54.38.147.187📋 Copy

# IP Intelligence Briefing: 54.38.147.187/32

Date: 2026-06-20

Classification: Moderate Risk

Risk Score: 40/100

## Executive Summary

IP address 54.38.147.187 is a cloud infrastructure endpoint operated by OVH (ASN 16276) within the Ahrefs Pte Ltd Dmytro organization. The IP is classified as Moderate Risk with a risk score of 40. While not directly associated with active threat campaigns, the IP resides within a high-abuse subnet (54.38.147.0/24) with 51.95% abuse density, indicating a broader environmental risk context.

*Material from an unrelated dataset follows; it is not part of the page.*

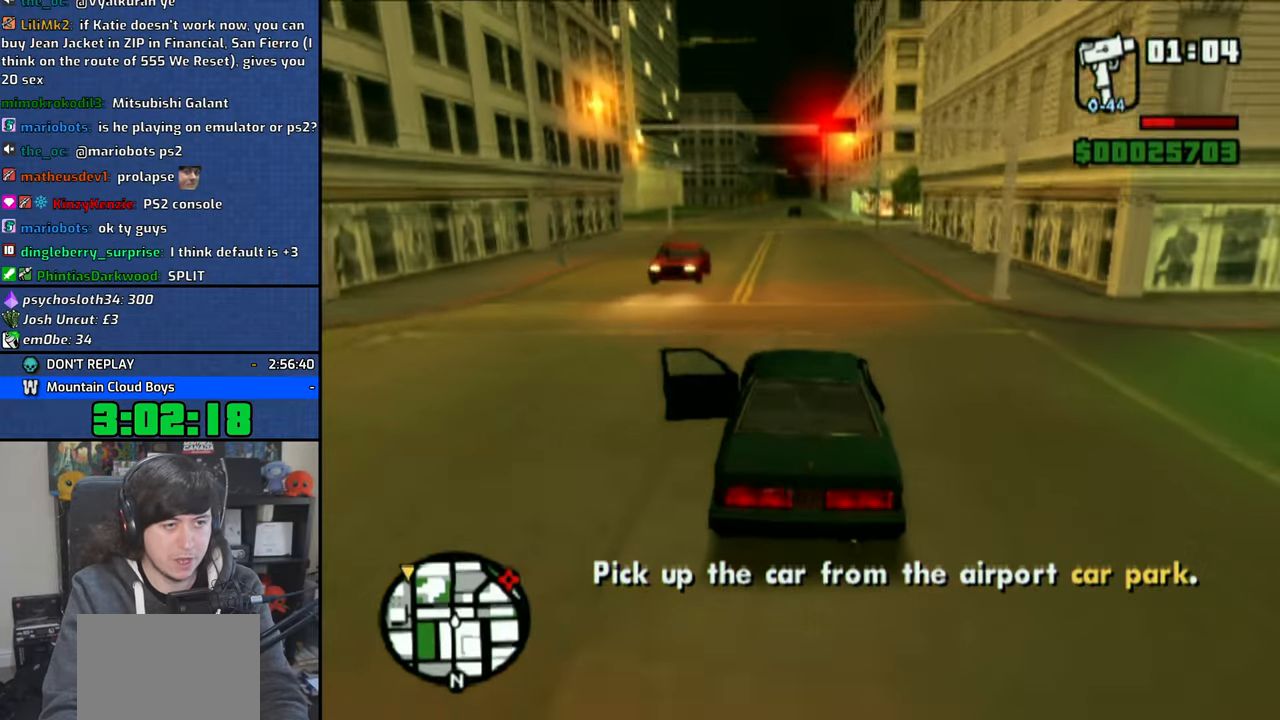
Gameplay with a controller (PlayStation layout); each line is a JSON object with the inputs held at the frame after it. "events" lists button and stick changes between this image and that frame as [ms after this image, input, new state], when the widget could be followed in between.
{"buttons": ["CROSS"], "left_stick": "center", "right_stick": "center", "events": [[316, "left_stick", "up-left"], [433, "left_stick", "center"]]}
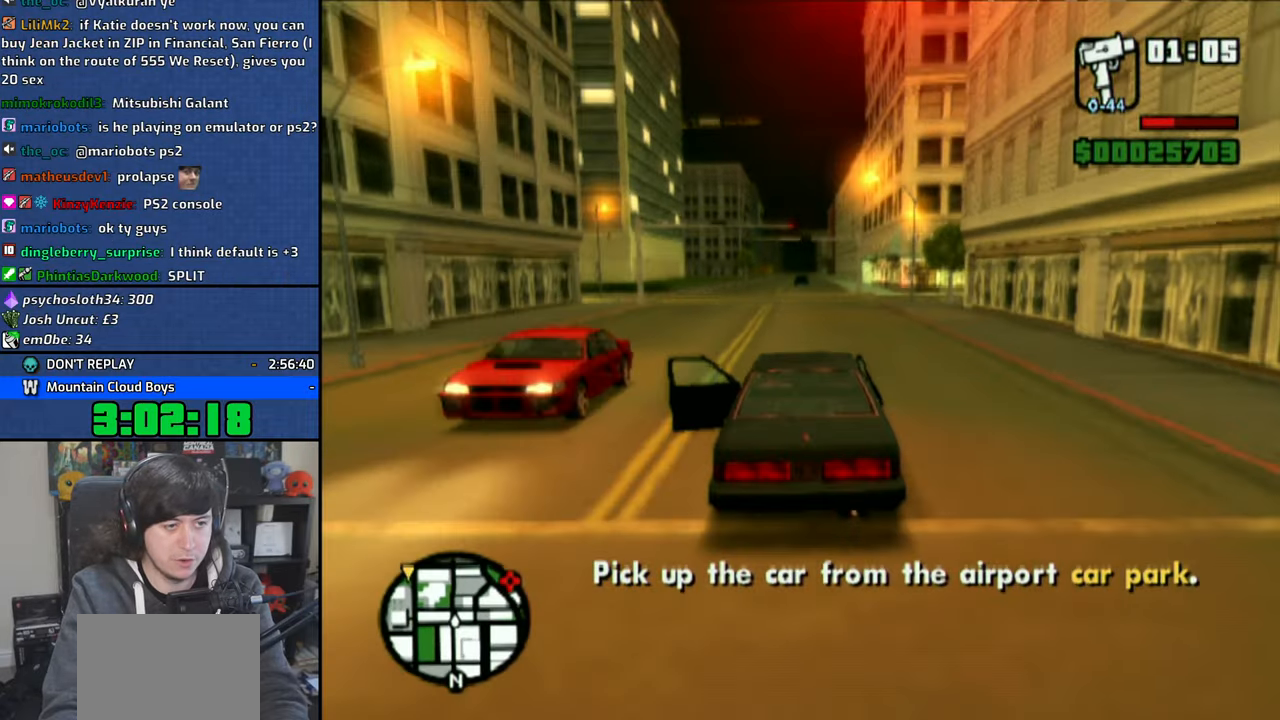
{"buttons": ["CROSS"], "left_stick": "up-left", "right_stick": "center", "events": [[433, "left_stick", "up-left"]]}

## Ownership and Infrastructure

• ASN: 16276 (OVH)
• Organization: Ahrefs Pte Ltd Dmytro
• Network Role: CloudCompute/Hosting infrastructure
• Infrastructure Type: Cloud provider (OVH)
• BGP Prefix: 54.38.0.0/16
• Route Stability: Unstable (false)

## Geolocation Data

• Country: GB (United Kingdom)
• Region: England
• City: London
• Coordinates: 55.38°N, -3.44°W (inferred)
• Accuracy Radius: 750km
• Geo Consensus: True
• Geolocation Plausibility: True (minimum possible RTT: 10ms, observed: 85-90ms)
• Distance from Claimed Location: 500.4km

## DNS and Network Services

• PTR Hostname: proxy-uk005-san187.ahrefs.net
• Domain: ahrefs.net
• Forward Resolution: Confirmed (1 hostname)
• DNSSEC: Valid
• CAA Records: Present
• Open Ports: None detected
• TLS Certificate: Not detected
• HTTP Services: Not detected (Firewalled/No Services)

## Threat Intelligence Assessment

Current Threat Indicators:

• Abuse Confidence Score: Not available
• Blacklist Count: 0
• Known Campaigns: None
• Tor Exit Node: No
• Known Attacker: No
• Spam Source: No

Control Plane Indicators:

• DNSBL Listed Count: 1 (of 8 total lists)
• Operator Score: 0.2174 (Minimal)
• RPKI State: Not available
• IRR Consistency: Not available

## Neighborhood Analysis (54.38.147.0/24)

• Total Siblings: 256 IPs
• Active Siblings: 178 IPs
• Threat Siblings: 133 IPs
• Abuse Density: 0.5195 (High Abuse Classification)
• Inherited Risk Score: 20

Risk distribution across the /24 subnet:

• High Risk: 0 IPs
• Medium Risk: 100 IPs
• Low Risk: 0 IPs

The subnet exhibits elevated abuse activity, with the target IP inheriting baseline risk from neighborhood characteristics.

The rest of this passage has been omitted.